[WHAT TO PRODUCE] Report how many lines in the entries below have the word "number" in them, and give no other words.

[Excerpts from a dataset]
────────
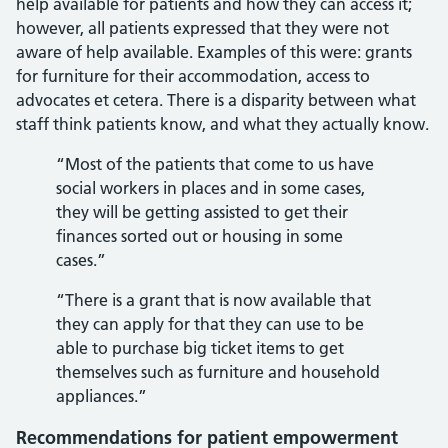
help available for patients and how they can access it;
however, all patients expressed that they were not
aware of help available. Examples of this were: grants
for furniture for their accommodation, access to
advocates et cetera. There is a disparity between what
staff think patients know, and what they actually know.
“Most of the patients that come to us have
social workers in places and in some cases,
they will be getting assisted to get their
finances sorted out or housing in some
cases.”
“There is a grant that is now available that
they can apply for that they can use to be
able to purchase big ticket items to get
themselves such as furniture and household
appliances.”
Recommendations for patient empowerment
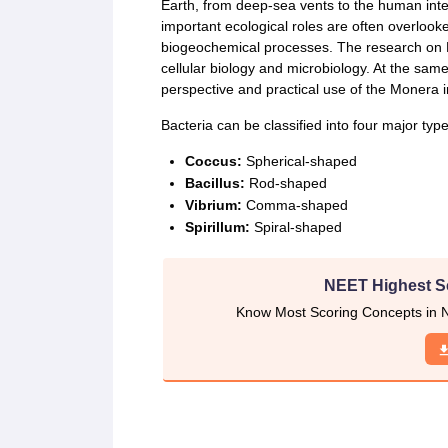
CTET
UPTET
Earth, from deep-sea vents to the human intes
Previous Year Sample Papers
Free Competition E-books
Sarkari Result
important ecological roles are often overloo
biogeochemical processes. The research on M
cellular biology and microbiology. At the same
perspective and practical use of the Monera 
Bacteria can be classified into four major typ
Coccus:
Spherical-shaped
Bacillus:
Rod-shaped
Vibrium:
Comma-shaped
Spirillum:
Spiral-shaped
NEET Highest S
Know Most Scoring Concepts in N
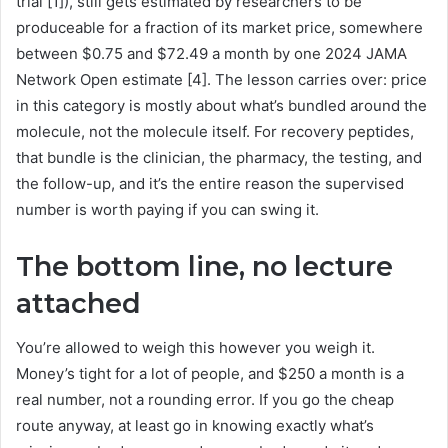
trial [1]), still gets estimated by researchers to be
produceable for a fraction of its market price, somewhere
between $0.75 and $72.49 a month by one 2024 JAMA
Network Open estimate [4]. The lesson carries over: price
in this category is mostly about what’s bundled around the
molecule, not the molecule itself. For recovery peptides,
that bundle is the clinician, the pharmacy, the testing, and
the follow-up, and it’s the entire reason the supervised
number is worth paying if you can swing it.
The bottom line, no lecture
attached
You’re allowed to weigh this however you weigh it.
Money’s tight for a lot of people, and $250 a month is a
real number, not a rounding error. If you go the cheap
route anyway, at least go in knowing exactly what’s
────────
[RESPONSE AREA] 2